• TASK DESCRIPTION:
Word for word, restate every record, though not the pictures.

• AVAILABLE DATA:
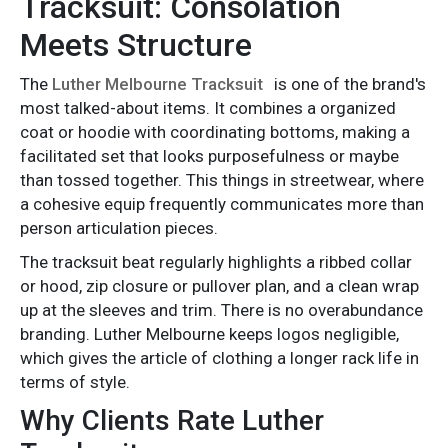
Tracksuit: Consolation
Meets Structure
The
Luther Melbourne Tracksuit
is one of the brand's
most talked-about items. It combines a organized
coat or hoodie with coordinating bottoms, making a
facilitated set that looks purposefulness or maybe
than tossed together. This things in streetwear, where
a cohesive equip frequently communicates more than
person articulation pieces.
The tracksuit beat regularly highlights a ribbed collar
or hood, zip closure or pullover plan, and a clean wrap
up at the sleeves and trim. There is no overabundance
branding. Luther Melbourne keeps logos negligible,
which gives the article of clothing a longer rack life in
terms of style.
Why Clients Rate Luther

• TASK RESPONSE:
Tracksuit: Consolation
Meets Structure
The
Luther Melbourne Tracksuit
is one of the brand's
most talked-about items. It combines a organized
coat or hoodie with coordinating bottoms, making a
facilitated set that looks purposefulness or maybe
than tossed together. This things in streetwear, where
a cohesive equip frequently communicates more than
person articulation pieces.
The tracksuit beat regularly highlights a ribbed collar
or hood, zip closure or pullover plan, and a clean wrap
up at the sleeves and trim. There is no overabundance
branding. Luther Melbourne keeps logos negligible,
which gives the article of clothing a longer rack life in
terms of style.
Why Clients Rate Luther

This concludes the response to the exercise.